The Eilenberg Buddha is the most important Mon Dvaravati sculpture to have appeared in the market recent years, and it could be argued that it is the finest example of its type still in private hands.

Eclipsing its previous record by more than three times, the rare Thai sculpture soared past its $250,000 to $350,000 estimate, and an international field of private collectors and institutions vied for it.

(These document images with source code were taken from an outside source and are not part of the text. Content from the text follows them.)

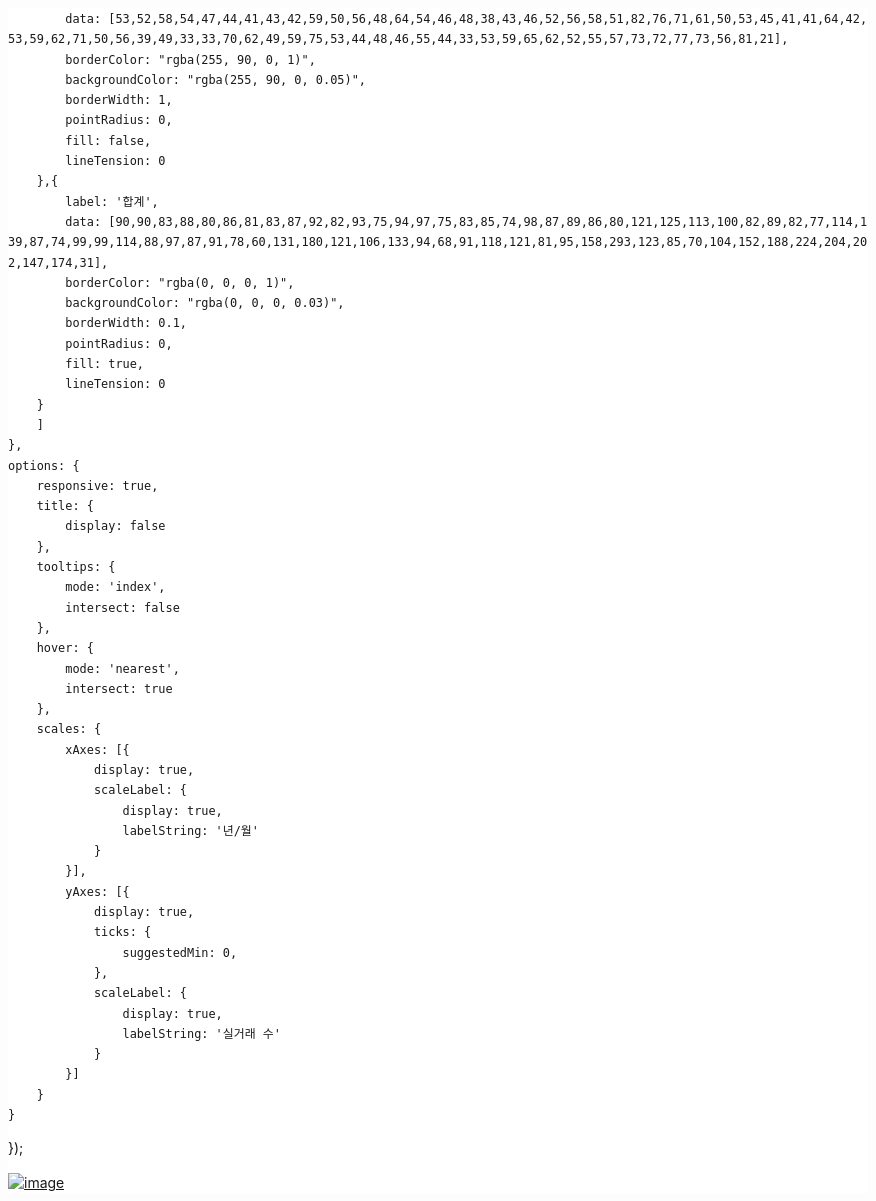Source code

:             data: [53,52,58,54,47,44,41,43,42,59,50,56,48,64,54,46,48,38,43,46,52,56,58,51,82,76,71,61,50,53,45,41,41,64,42,53,59,62,71,50,56,39,49,33,33,70,62,49,59,75,53,44,48,46,55,44,33,53,59,65,62,52,55,57,73,72,77,73,56,81,21],
            borderColor: "rgba(255, 90, 0, 1)",
            backgroundColor: "rgba(255, 90, 0, 0.05)",
            borderWidth: 1,
            pointRadius: 0,
            fill: false,
            lineTension: 0
        },{
            label: '합계',
            data: [90,90,83,88,80,86,81,83,87,92,82,93,75,94,97,75,83,85,74,98,87,89,86,80,121,125,113,100,82,89,82,77,114,139,87,74,99,99,114,88,97,87,91,78,60,131,180,121,106,133,94,68,91,118,121,81,95,158,293,123,85,70,104,152,188,224,204,202,147,174,31],
            borderColor: "rgba(0, 0, 0, 1)",
            backgroundColor: "rgba(0, 0, 0, 0.03)",
            borderWidth: 0.1,
            pointRadius: 0,
            fill: true,
            lineTension: 0
        }
        ]
    },
    options: {
        responsive: true,
        title: {
            display: false
        },
        tooltips: {
            mode: 'index',
            intersect: false
        },
        hover: {
            mode: 'nearest',
            intersect: true
        },
        scales: {
            xAxes: [{
                display: true,
                scaleLabel: {
                    display: true,
                    labelString: '년/월'
                }
            }],
            yAxes: [{
                display: true,
                ticks: {
                    suggestedMin: 0,
                },
                scaleLabel: {
                    display: true,
                    labelString: '실거래 수'
                }
            }]
        }
    }
});

</script>


[![image](https://apt-info.github.io/images/2020-01-03-apt-trade-info/1024x500.png)](https://play.google.com/store/apps/details?id=com.aptinfo.apttradeinfo)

The winning bidder was institution with a strong holding in important Southeast Asian art.

“The sculpture is a rare and important example of early Thai sculpture that is virtually unknown outside of institutional collections,” said Edward Wilkinson, Bonham’s specialist and consultant to the Southeast Asian, Indian and Himalayan Art department. “To have such a fine example, with impeccable provenance from the storied Eilenberg Collection, resulted in tremendous competition from around the globe.”

Dessa Goddard, head of Asian Art for Bonhams in North America, further noted, “This was a thrilling start to Asian week for Bonhams that will be following by important sales of Classical Chinese Paintings and Fine Japanese Art.”

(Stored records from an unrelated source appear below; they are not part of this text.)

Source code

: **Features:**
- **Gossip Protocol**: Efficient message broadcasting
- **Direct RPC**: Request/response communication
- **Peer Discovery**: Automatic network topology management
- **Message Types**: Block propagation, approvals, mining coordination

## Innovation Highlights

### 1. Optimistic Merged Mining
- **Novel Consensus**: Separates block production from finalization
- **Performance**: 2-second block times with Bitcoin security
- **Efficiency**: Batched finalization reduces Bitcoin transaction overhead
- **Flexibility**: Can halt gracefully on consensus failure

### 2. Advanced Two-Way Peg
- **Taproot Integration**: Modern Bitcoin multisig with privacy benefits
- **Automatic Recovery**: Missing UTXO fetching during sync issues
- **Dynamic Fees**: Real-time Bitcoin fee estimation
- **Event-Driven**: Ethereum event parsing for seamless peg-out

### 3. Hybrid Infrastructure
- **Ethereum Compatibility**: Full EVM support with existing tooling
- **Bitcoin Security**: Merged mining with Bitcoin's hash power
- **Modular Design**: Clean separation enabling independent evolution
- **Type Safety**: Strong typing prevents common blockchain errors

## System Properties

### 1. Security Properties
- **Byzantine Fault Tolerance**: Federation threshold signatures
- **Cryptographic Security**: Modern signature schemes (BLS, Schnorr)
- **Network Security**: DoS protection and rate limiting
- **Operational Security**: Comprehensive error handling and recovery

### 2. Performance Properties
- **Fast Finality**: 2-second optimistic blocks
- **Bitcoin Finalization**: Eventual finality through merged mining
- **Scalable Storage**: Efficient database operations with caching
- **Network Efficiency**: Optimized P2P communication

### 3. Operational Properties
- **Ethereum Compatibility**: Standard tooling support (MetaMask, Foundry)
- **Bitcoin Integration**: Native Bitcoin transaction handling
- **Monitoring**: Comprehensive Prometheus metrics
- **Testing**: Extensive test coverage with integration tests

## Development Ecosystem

About the Eilenberg Buddha

The treatment of the robe is unusual, in that it does not follow the classic tradition of the ‘full cape’ that is known to have originated from the Indian Gupta (5th/6th century). Here, the robe is arranged such that it leaves the right shoulder bare, in a style more familiar in the 6th-8th century Sri Lankan Buddhas and earlier Amravati (2nd/3rd century) figures. However, they favored robes delineated with parallel lines of fine pleats and figures with broad shoulders and smaller heads. The Mon Dvaravati style introduced a smooth diaphanous treatment of the robe, almost invisible across the androgynous body, and more balanced proportions of the whole figure. As noted by Jean Boisselier in The Heritage of Thai Sculpture, 1975, p. 73, “The school of Dvaravati may stand alongside the great Buddhist artistic traditions of India, so enduring were its innovations and so persuasive its influence on most of the art of Southeast Asia.”

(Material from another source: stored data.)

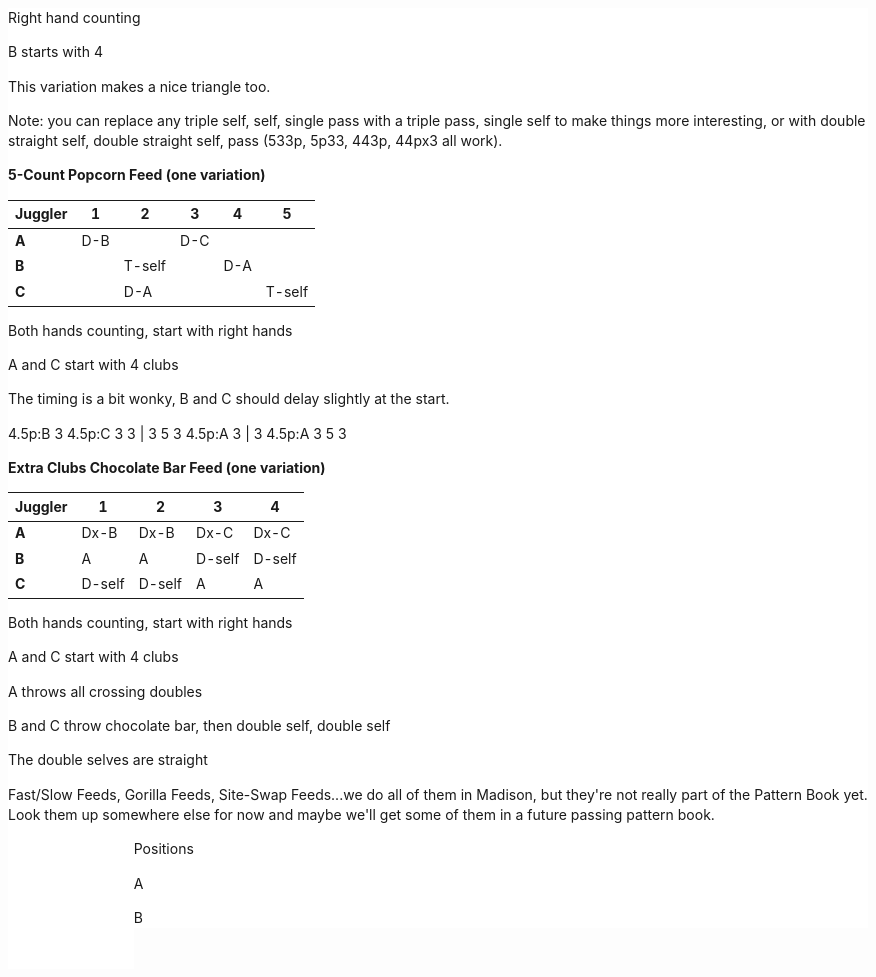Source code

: Right hand counting

B starts with 4

This variation makes a nice triangle too.

Note: you can replace any triple self, self, single pass with a triple pass, single self to make things more interesting, or with double straight self, double straight self, pass (533p, 5p33, 443p, 44px3 all work).

**5-Count Popcorn Feed (one variation)**

| **Juggler** | **1** | **2**  | **3** | **4** | **5**  |
|-------------|-------|--------|-------|-------|--------|
| **A**       | D-B   |        | D-C   |       |        |
| **B**       |       | T-self |       | D-A   |        |
| **C**       |       | D-A    |       |       | T-self |

Both hands counting, start with right hands

A and C start with 4 clubs

The timing is a bit wonky, B and C should delay slightly at the start.

4.5p:B 3 4.5p:C 3 3 | 3 5 3 4.5p:A 3 | 3 4.5p:A 3 5 3

**Extra Clubs Chocolate Bar Feed (one variation)**

| **Juggler** | **1**  | **2**  | **3**  | **4**  |
|-------------|--------|--------|--------|--------|
| **A**       | Dx-B   | Dx-B   | Dx-C   | Dx-C   |
| **B**       | A      | A      | D-self | D-self |
| **C**       | D-self | D-self | A      | A      |

Both hands counting, start with right hands

A and C start with 4 clubs

A throws all crossing doubles

B and C throw chocolate bar, then double self, double self

The double selves are straight

Fast/Slow Feeds, Gorilla Feeds, Site-Swap Feeds...we do all of them in Madison, but they're not really part of the Pattern Book yet. Look them up somewhere else for now and maybe we'll get some of them in a future passing pattern book.

<span id="Frame9" dir="ltr" style="float: left; width: 1.31in; height: 1.35in; border: none; padding: 0in; background: #ffffff"> </span>

Positions

A

B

In comparison with the large Mon Dvaravati standing Buddha in the Metropolitan Museum of Art, (59.149), they both share the same facial shape, thick head of knotted hair and slender sensuous line of the torso. However, the Eilenberg Buddha has lower, more relaxed shoulders falling from a slender neck that provides a more natural and free-flowing line. Another closely related example is in the National Museum, Bangkok (see Sculpture of Thailand, Theodore Bowie ed., Asian Society, New York, 1972, no.5).

The Eilenberg Buddha is the most important Mon Dvaravati sculpture to have appeared in the market recent years, and it could be argued that it is the finest example of its type still in private hands.